Anyway, it's Saturday, so I have Stuff To Do. See you next week, DW!
Which means renewing my passport. Which is at most a nuisance. And is probably a good idea because I ran into similar issues with my DBS. But why list documents if you won't accept them?!
I've discovered that there is such a thing as a UK ID card but I don't think it's government issued (although it claims to be RECOGNISED by the Home Office), which is cheaper - but has to be renewed every 3 years rather than every 10. And... Well, it's probably just a lot easier to renew my passport. So, that is now a Thing To Do.
Otherwise, I had a good two days off. The sun was out but it's still a bit chilly.
I recently reread 'The Tao of Pooh and Te of Piglet', which I think I last read 10+ years ago :O It felt a bit dated (the 'Tao of Pooh' is 40 years old and has worn better than 'The Te of Piglet', which is 30 years old and felt VERY 90s), but it reminded me how much I love the Pooh books. So, I'm now rereading those - I'm about half way through 'The House at Pooh Corner'. When I read them to the kids, I used different voices for all the characters and they loved them. The only voice I couldn't really settle was for Tigger.
I had a vague memory of hearing that the 'real' Christopher Robin wasn't very keen on the books, so I looked it up. He suffered years of bullying at school because of them. And it wasn't even 'really' him in the stories - more his father's imagined son who had the same name. He made peace with it all by writing his autobiography - but the reality was quite a looong way from the stories. It might have been better if Milne had waited to publish them until his son was grown up.
It adds a certain poignancy to the stories, but I shall continue to read and enjoy them.
Anyway, it's Saturday, so I have Stuff To Do. See you next week, DW!
(no subject)
Date: 2022-04-09 05:06 pm (UTC)It's even down to the way IDs are stored in, say, Microsoft Active Directory - you know, the security structure that underpins *most* tech in the world - instead of an immutable number and a matched, mutable text string, it's an immutable text string, and you can't change it without collossally fucking everything up, which absolutely sucks for anyone who has to change their name because most places use your name as your login. So for example, let's take a person named Anne Williams, whose login is awilliams under MS. What *should* be done is Anne gets assigned a unique ID number (let's say, 44350) but humans are bad at remembering those, so we tell the system "and the login awilliams means 44350." Computers are smart enough to handle this. Then if Anne marries/divorces and her surname becomes Reese, you change the string to areese and the system knows that's still 44350, no problem.

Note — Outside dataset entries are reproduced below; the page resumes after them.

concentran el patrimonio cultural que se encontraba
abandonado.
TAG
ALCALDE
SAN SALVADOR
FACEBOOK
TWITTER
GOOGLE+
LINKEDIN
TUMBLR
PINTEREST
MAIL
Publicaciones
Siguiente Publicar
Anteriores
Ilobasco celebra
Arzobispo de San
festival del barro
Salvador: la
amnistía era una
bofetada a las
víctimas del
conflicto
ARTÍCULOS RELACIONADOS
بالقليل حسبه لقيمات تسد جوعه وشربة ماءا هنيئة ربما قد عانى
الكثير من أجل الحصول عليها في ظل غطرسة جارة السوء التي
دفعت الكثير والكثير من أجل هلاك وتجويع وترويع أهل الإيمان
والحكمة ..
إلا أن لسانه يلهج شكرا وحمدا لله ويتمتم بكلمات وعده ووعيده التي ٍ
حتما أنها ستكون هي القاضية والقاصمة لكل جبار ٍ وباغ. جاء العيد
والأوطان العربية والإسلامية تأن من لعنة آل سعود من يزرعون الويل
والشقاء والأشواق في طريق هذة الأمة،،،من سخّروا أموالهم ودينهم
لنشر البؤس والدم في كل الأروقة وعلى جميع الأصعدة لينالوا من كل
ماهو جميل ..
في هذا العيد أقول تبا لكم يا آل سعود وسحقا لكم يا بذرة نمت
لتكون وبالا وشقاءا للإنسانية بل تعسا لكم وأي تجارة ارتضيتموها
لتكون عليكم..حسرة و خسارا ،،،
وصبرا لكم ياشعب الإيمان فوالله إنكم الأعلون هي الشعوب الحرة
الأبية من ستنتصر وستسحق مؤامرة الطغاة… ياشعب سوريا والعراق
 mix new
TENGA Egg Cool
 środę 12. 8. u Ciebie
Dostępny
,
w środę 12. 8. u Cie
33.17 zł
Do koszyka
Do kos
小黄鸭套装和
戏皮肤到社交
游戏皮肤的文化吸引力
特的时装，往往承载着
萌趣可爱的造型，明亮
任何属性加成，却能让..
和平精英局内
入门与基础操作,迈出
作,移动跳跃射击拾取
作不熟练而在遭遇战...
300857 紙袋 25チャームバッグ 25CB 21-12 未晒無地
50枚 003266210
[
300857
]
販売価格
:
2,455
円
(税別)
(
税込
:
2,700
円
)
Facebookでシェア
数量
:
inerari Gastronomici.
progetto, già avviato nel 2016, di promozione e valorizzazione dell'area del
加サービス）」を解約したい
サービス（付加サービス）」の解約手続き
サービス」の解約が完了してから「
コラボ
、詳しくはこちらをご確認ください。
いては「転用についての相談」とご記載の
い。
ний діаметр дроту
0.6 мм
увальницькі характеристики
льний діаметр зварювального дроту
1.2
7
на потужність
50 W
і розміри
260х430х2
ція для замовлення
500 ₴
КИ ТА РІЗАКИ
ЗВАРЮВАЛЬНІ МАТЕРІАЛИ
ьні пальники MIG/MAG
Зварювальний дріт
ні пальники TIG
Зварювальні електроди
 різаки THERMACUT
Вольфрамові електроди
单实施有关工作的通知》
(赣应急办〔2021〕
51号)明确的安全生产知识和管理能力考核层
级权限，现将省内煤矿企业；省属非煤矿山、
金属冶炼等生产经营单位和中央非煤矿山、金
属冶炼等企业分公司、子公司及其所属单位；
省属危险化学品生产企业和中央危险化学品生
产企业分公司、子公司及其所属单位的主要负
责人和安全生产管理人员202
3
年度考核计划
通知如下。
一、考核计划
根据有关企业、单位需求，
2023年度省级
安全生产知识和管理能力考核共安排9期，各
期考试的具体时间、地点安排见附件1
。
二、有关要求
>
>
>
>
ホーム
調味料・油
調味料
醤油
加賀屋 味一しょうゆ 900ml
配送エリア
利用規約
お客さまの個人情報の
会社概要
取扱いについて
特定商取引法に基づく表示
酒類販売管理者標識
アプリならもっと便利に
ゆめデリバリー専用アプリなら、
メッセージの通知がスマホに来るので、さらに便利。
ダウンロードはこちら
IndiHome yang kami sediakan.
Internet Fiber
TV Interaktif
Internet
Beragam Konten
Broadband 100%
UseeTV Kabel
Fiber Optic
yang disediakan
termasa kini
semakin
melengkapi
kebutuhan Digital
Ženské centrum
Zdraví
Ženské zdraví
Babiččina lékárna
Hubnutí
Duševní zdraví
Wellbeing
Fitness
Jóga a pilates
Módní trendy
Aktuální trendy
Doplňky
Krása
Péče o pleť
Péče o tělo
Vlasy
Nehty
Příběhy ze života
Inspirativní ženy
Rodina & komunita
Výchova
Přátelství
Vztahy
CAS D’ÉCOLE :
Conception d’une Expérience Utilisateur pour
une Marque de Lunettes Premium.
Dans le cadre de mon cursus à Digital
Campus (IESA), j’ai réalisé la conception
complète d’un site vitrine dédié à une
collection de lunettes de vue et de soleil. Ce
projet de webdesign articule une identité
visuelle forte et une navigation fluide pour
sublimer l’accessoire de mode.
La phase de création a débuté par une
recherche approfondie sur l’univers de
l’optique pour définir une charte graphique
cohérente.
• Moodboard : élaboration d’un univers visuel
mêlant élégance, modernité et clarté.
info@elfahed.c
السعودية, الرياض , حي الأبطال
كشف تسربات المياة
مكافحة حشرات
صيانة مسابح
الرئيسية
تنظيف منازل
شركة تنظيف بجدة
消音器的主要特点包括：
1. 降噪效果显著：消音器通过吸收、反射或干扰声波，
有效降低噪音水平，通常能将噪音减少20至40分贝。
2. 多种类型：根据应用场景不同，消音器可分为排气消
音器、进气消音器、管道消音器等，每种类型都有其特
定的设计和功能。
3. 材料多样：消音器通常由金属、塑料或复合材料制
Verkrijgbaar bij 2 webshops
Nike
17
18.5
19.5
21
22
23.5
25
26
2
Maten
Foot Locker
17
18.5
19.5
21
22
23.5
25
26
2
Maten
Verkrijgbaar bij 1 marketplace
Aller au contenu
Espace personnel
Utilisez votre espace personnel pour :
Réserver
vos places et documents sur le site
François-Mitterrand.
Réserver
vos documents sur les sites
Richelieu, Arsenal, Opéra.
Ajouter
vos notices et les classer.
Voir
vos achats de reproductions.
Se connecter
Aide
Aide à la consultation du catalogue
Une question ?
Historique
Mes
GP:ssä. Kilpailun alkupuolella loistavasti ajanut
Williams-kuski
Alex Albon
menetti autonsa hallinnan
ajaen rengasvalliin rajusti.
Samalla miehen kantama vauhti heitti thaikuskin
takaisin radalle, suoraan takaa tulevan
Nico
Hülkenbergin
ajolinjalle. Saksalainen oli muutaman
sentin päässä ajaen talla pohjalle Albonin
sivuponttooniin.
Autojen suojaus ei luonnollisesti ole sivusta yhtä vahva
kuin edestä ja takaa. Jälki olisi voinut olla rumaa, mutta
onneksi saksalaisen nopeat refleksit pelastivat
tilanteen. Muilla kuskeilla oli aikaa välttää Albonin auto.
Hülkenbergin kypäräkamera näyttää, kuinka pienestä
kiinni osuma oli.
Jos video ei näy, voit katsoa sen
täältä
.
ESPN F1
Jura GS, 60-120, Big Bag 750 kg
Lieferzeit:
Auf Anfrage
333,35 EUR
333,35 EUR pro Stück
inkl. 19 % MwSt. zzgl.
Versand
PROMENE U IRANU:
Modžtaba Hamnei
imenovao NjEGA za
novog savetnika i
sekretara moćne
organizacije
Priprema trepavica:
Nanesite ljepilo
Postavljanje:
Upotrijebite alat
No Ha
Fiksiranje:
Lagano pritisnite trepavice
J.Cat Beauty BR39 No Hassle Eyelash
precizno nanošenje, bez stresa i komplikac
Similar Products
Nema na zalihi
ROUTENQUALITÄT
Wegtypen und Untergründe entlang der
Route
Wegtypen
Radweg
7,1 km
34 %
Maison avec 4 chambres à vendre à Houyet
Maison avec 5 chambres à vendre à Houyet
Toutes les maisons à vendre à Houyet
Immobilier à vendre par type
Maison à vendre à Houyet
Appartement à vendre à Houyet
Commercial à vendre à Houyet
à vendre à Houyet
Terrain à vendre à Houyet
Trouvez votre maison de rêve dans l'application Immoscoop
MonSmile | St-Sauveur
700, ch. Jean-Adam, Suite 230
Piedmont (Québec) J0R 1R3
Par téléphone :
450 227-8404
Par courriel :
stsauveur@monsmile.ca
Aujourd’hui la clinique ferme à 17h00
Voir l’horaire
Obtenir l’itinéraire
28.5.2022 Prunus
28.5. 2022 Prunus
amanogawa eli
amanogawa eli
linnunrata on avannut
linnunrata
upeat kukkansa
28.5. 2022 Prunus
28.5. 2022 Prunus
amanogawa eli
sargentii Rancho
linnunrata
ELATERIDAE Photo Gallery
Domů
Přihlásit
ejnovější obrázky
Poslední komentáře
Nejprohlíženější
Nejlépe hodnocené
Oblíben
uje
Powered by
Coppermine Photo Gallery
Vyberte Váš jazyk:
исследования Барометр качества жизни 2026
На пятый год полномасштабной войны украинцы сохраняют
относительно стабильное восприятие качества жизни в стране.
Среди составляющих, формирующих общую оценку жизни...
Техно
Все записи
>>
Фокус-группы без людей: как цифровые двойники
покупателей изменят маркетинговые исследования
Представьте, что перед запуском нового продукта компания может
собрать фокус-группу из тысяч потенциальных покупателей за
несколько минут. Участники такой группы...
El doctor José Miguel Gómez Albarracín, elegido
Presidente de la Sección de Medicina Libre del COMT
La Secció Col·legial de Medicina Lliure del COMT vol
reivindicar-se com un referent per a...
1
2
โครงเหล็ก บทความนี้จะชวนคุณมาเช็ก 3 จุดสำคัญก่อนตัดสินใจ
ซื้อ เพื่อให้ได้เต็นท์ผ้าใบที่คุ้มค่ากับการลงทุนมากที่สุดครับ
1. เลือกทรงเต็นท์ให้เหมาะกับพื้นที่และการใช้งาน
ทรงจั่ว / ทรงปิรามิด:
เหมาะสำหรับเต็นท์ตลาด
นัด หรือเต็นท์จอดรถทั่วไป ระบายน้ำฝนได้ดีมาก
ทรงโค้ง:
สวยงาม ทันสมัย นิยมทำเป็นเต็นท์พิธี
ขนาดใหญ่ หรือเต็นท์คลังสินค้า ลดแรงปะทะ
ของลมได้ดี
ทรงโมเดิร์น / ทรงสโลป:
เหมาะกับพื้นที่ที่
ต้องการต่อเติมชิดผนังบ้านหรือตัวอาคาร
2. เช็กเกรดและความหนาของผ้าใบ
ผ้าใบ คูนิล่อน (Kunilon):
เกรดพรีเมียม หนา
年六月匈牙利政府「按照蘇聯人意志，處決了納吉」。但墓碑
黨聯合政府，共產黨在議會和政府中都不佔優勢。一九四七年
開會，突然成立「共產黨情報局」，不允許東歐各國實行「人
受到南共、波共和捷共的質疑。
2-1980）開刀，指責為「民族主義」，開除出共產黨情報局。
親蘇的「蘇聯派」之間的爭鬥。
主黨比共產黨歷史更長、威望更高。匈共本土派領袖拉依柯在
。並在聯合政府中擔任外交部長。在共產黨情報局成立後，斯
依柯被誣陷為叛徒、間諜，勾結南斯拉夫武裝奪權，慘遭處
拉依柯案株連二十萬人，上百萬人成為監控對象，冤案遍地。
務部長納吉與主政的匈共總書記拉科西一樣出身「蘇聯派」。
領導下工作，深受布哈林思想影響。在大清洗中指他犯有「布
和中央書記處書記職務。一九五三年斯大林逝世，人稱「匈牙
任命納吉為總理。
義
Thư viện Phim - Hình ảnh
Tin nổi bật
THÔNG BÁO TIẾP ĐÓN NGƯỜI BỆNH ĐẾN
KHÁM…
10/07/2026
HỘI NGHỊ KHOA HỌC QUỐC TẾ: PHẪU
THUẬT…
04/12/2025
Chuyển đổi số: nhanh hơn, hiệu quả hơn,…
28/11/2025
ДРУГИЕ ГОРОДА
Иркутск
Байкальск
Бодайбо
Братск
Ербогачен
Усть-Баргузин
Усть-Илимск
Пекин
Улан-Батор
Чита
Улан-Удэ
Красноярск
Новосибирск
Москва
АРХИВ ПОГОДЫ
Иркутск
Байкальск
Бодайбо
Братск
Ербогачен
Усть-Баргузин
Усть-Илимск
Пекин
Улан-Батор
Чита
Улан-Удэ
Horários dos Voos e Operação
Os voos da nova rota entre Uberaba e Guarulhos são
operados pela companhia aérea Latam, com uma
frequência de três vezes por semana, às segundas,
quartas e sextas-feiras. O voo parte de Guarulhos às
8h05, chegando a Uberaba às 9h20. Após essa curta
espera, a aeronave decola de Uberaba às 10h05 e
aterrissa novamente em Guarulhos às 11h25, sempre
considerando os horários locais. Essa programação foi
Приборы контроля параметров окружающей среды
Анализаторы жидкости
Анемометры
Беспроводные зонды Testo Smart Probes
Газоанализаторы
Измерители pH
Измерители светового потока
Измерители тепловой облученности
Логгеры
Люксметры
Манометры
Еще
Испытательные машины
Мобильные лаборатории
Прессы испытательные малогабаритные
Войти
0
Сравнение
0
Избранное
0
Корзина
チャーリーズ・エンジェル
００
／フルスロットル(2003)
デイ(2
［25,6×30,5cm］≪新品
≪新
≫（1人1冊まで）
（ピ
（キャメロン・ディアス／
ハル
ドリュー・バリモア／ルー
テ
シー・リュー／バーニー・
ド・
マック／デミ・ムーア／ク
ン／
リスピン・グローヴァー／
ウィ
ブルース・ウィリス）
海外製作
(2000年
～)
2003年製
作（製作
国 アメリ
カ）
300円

What actually happens - again, in the thing used by most of the world - is you set up Anne as awilliams and then when she changes her name, you have the choice of breaking and recreating literally all of her security and logins and losing all her history, or making her continue to use the incorrect surname, because "the system doesn't handle it well." because nobody thought it would need to.
It's "little" stuff, but it's also a big honking red flag that you don't belong here blaring on repeat, every single time.
(I did not change my name when I got married because I took one look at the paperwork and decided "Fuck it." Of the people I went to college with, only three have changed their names upon marriage; some had professional credentials established under their birth names that would have been difficult to convert, but most of us just went "well that's fucking annoying." And yet, even this choice had problems, like me spending five whole minutes - in the year of our lord 2017 - arguing with the bureaucrat at the passport office that yes, in fact, I have a different surname from my husband and no, I don't use his, yes, I'm certain, I only use my birth name.)
So many assumptions reminding me I'm not a real person in my own right--and I have it easy, because I have an (unusually spelled) coded-White name that people won't look at and go "lol that's not a real name."